ALSO ON SLAM!
Tuesday, May 30, 2000
Making noise in Canada
For years, their effort has brought silence and indifference.
In their own country, players on the Canadian men's soccer team usually had to strain their ears just to hear someone cheer.
Most nights, those shouts of encouragement would come only from mom.
Wherever they went in Canada, if they made a nice touch, a good pass, or a great save, the stands remained library-like.
But, of course, they have never played in Winnipeg before.
And that's why, when the national side arrived here yesterday for tonight's friendly against Honduras (7:30 at the Winnipeg Soccer Complex), the lot of them wore the look of giddy schoolboys hired to tutor the head cheerleader.
They know how it can be here. They know the people sing the words to the national anthem. They know about the passion, the glory, the flag-waving.
They've heard the stories about last summer's Pan Am Games.
And in a place where the flag is usually good enough to stir up fever, the soccer team has provided reasons of its own.
They're red-hot, unbeaten in 12, and climbing the long ladder of respectability in the world rankings.
And of course, they went out and shocked the world by winning the Gold Cup in February.
SHOCKED THE WORLD
Even Hogtown dropped its guard a little over that.
"We went into Toronto the other day (May 27) for a match (against Trinidad and Tobago) and it's always been the visiting sides who get the support and the cheers there from the Canadians who come from that country," said 29-year-old veteran forward Paul Peschisolido, the Fulham English first division game-breaker who has played 32 international games for this country's soccer side. "But this time, the crowd was pro-Canada and loud. A lot of people were waving Canada flags.
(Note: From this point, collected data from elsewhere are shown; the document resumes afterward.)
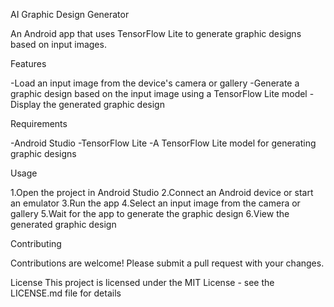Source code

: AI Graphic Design Generator

An Android app that uses TensorFlow Lite to generate graphic designs based on input images.

Features

-Load an input image from the device's camera or gallery
-Generate a graphic design based on the input image using a TensorFlow Lite model
-Display the generated graphic design

Requirements

-Android Studio
-TensorFlow Lite
-A TensorFlow Lite model for generating graphic designs

Usage

1.Open the project in Android Studio
2.Connect an Android device or start an emulator
3.Run the app
4.Select an input image from the camera or gallery
5.Wait for the app to generate the graphic design
6.View the generated graphic design

Contributing

Contributions are welcome! Please submit a pull request with your changes.

License
This project is licensed under the MIT License - see the LICENSE.md file for details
"And we were so flattered. There was great support for us this time."
Finally, they felt some energy.
"To look up in the stands there and see people waving Canada flags, it's a great feeling," said Carlo Corazzin, the former Winnipeg Fury star. "Sure, it helped fuel us. Why wouldn't it? We appreciate the support."
It was pretty unexpected in Toronto.
But you can understand why the team has a few expectations heading into tonight's game, a warmup for the real-deal World Cup qualifying home-and-home series against Cuba of which the second game will be held right here June 11.
"Winnipeg is a place we know is going to have a very pro-Canada crowd," said Peschisolido. "We know about the people here."
And not many know them better than Rob Aristodemo, a 23-year-old who played with Canada's entry at the Pan Ams last year.
"Remembering what happened here in Winnipeg last year, you just can't beat the support we got," said the speedy 5-foot-6 forward looking for his sixth international cap. "Seeing everyone get excited about what you're doing, it's the greatest feeling."
And necessary for success, say some.
"It's just really good to see Canadian people cheering for a Canadian team," said head coach Holger Osieck, who has often complained about the lack of support shown by this country towards his team. "And I think 8,000 fans would be really nice (for tonight's game)."
That'd make organizers happy. Still, it's a real longshot.
But as long as Mom doesn't have to carry the loud load, the players will feel more than pleased.